How hidden is ‘new physics’?

Abstract: Most physicists know two things about the LHC: (1) it discovered the Higgs boson and (2) it has not discovered anything else. This is false.

First, it’s important to differentiate: we’ve discovered a Standard Model-like Higgs; crucial measurements, such as how strongly it interacts with itself, have yet to be observed. Moreover, the absence of new fundamental particles does not imply the absence of new physics, which can still leave an imprint on the properties of the Higgs boson and other Standard Model particles. Looking for these imprints has led to a shift in our thinking towards using effective field theory (EFT) to disentangle arbitrary new physics from known physics. Yet deploying EFT at colliders comes with its own challenges, including vast redundancies of description and a proliferation of free parameters. I’ll describe new insights that maximize the impact of effective field theory on one of the hardest—and most interesting—problems facing the high-energy community: how do we optimally probe the Higgs sector?

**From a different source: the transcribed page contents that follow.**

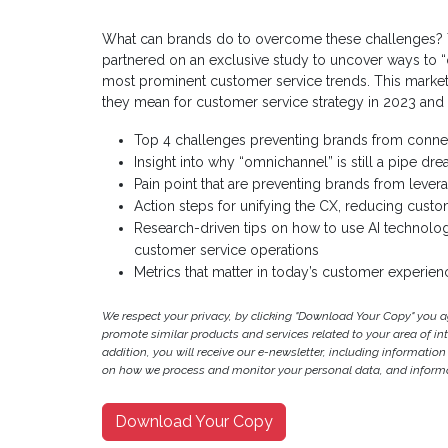
What can brands do to overcome these challenges? To
partnered on an exclusive study to uncover ways to “
most prominent customer service trends. This market 
they mean for customer service strategy in 2023 and
Top 4 challenges preventing brands from conne
Insight into why “omnichannel” is still a pipe d
Pain point that are preventing brands from lever
Action steps for unifying the CX, reducing custom
Research-driven tips on how to use AI technol
customer service operations
Metrics that matter in today’s customer experie
We respect your privacy, by clicking "Download Your Copy" you 
promote similar products and services related to your area of inter
addition, you will receive our e-newsletter, including information
on how we process and monitor your personal data, and informat
Download Your Copy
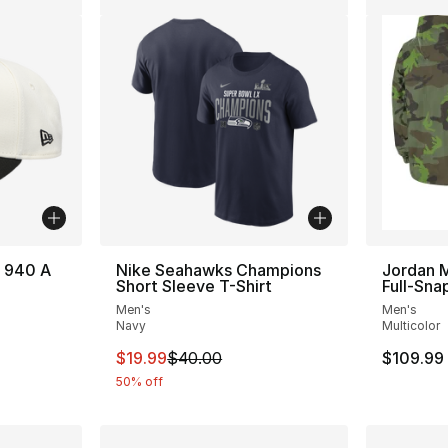
 940 A
Nike Seahawks Champions
Jordan 
Short Sleeve T-Shirt
Full-Sna
Men's
Men's
Navy
Multicolor
This item is on sale. Price dropped from $
$19.99
$40.00
$109.99
50% off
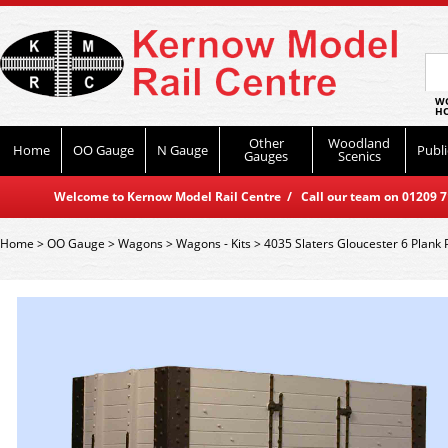
WO
HO
Other
Woodland
Home
OO Gauge
N Gauge
Publi
Gauges
Scenics
Welcome to Kernow Model Rail Centre / Call our team on 01209 714
Home
>
OO Gauge
>
Wagons
>
Wagons - Kits
>
4035 Slaters Gloucester 6 Plank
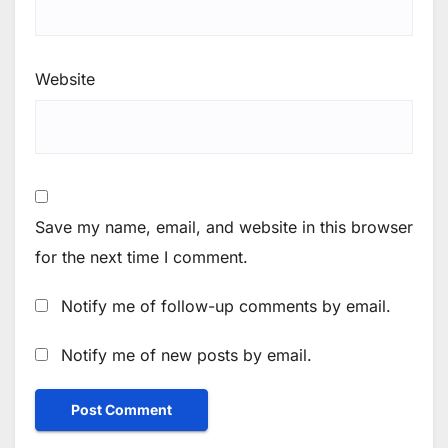
Website
Save my name, email, and website in this browser
for the next time I comment.
Notify me of follow-up comments by email.
Notify me of new posts by email.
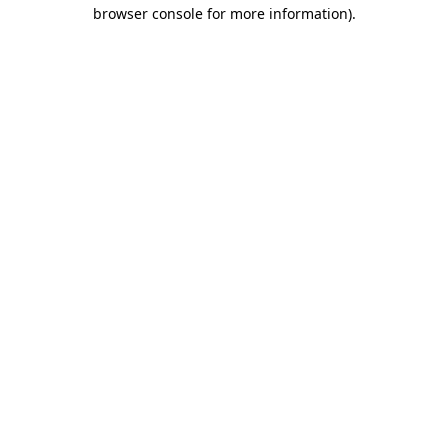
browser console for more information).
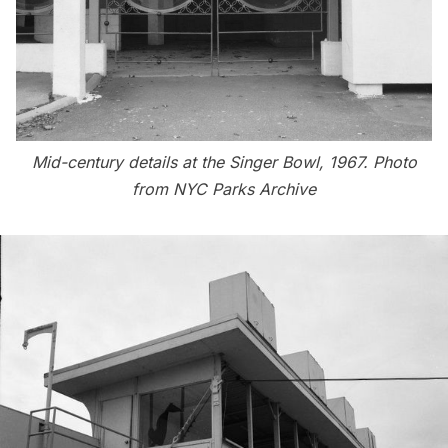
Mid-century details at the Singer Bowl, 1967. Photo
from NYC Parks Archive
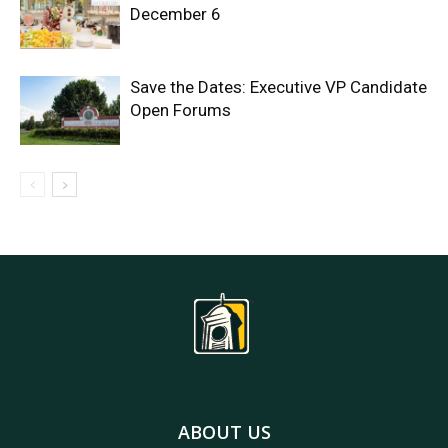
December 6
Save the Dates: Executive VP Candidate
Open Forums
ABOUT US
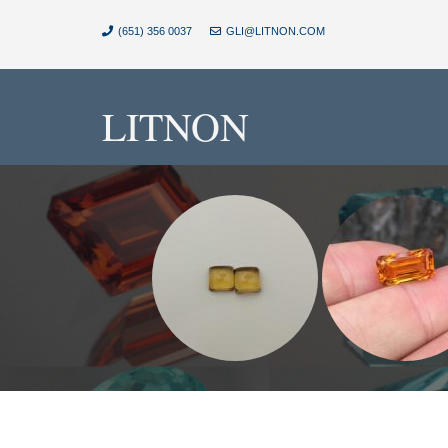
(651) 356 0037
GLI@LITNON.COM
LITNON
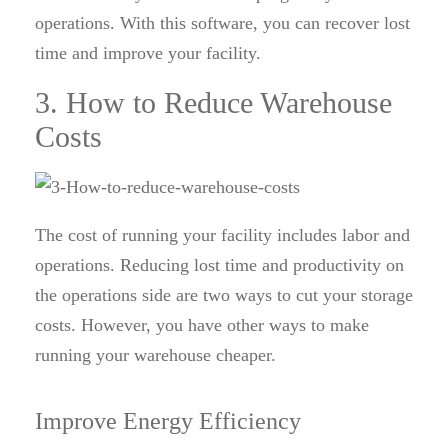
operations. With this software, you can recover lost
time and improve your facility.
3. How to Reduce Warehouse
Costs
The cost of running your facility includes labor and
operations. Reducing lost time and productivity on
the operations side are two ways to cut your storage
costs. However, you have other ways to make
running your warehouse cheaper.
Improve Energy Efficiency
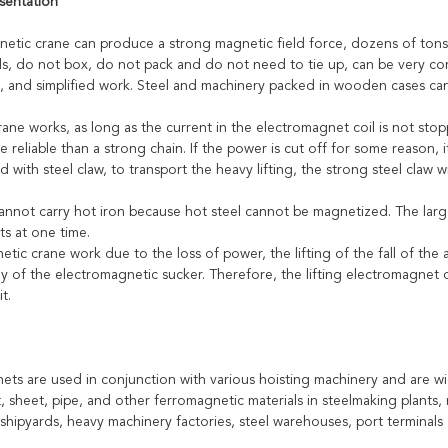
sentation
etic crane can produce a strong magnetic field force, dozens of tons of
als, do not box, do not pack and do not need to tie up, can be very con
g, and simplified work. Steel and machinery packed in wooden cases ca
ne works, as long as the current in the electromagnet coil is not stopped
e reliable than a strong chain. If the power is cut off for some reason,
 with steel claw, to transport the heavy lifting, the strong steel claw wi
annot carry hot iron because hot steel cannot be magnetized. The large
ts at one time.
tic crane work due to the loss of power, the lifting of the fall of the
y of the electromagnetic sucker. Therefore, the lifting electromagnet
it.
ets are used in conjunction with various hoisting machinery and are wid
t, sheet, pipe, and other ferromagnetic materials in steelmaking plants, r
shipyards, heavy machinery factories, steel warehouses, port terminals 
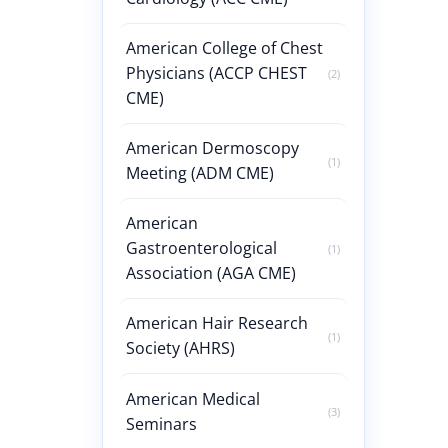
American College of Chest
Physicians (ACCP CHEST
(2)
CME)
American Dermoscopy
(1)
Meeting (ADM CME)
American
Gastroenterological
(1)
Association (AGA CME)
American Hair Research
(1)
Society (AHRS)
American Medical
(3)
Seminars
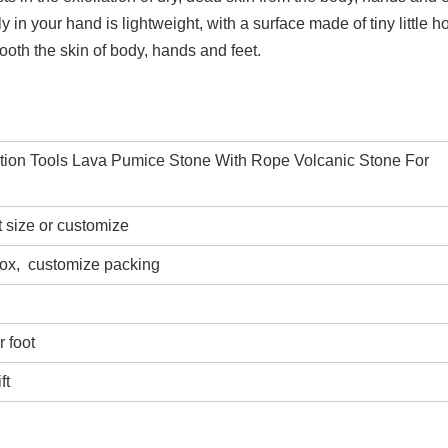
ly in your hand is lightweight, with a surface made of tiny little h
ooth the skin of body, hands and feet.
ation Tools Lava Pumice Stone With Rope Volcanic Stone For
t size or customize
box,
customize packing
 foot
ft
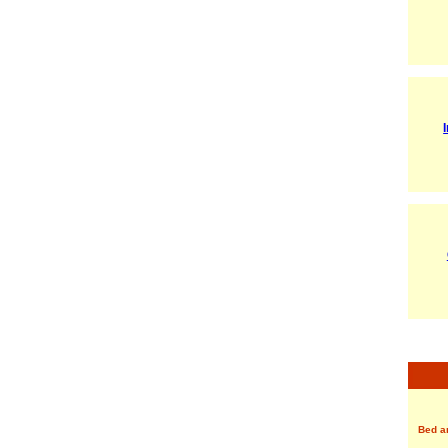
Bed a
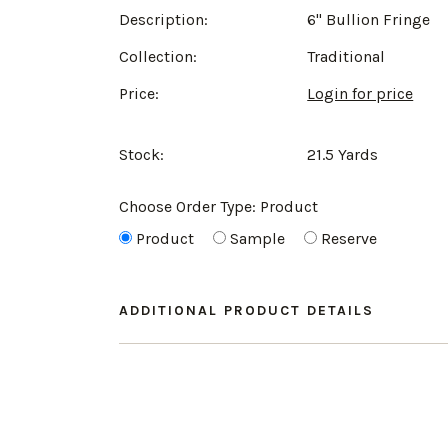
Description:
6" Bullion Fringe
Collection:
Traditional
Price:
Login for price
Stock:
21.5 Yards
Choose Order Type:
Product
Product
Sample
Reserve
ADDITIONAL PRODUCT DETAILS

Second, numerous new composite particles have been discovered—particles whose qualitative origin is confounding—as well as a host of other mystifying phenomena involving quarks and gluons. To explain these discoveries, we need new tools capable of studying strongly coupled dynamics. I’ll describe a promising new method, Hamiltonian truncation, that makes it possible to compute scattering processes nonperturbatively.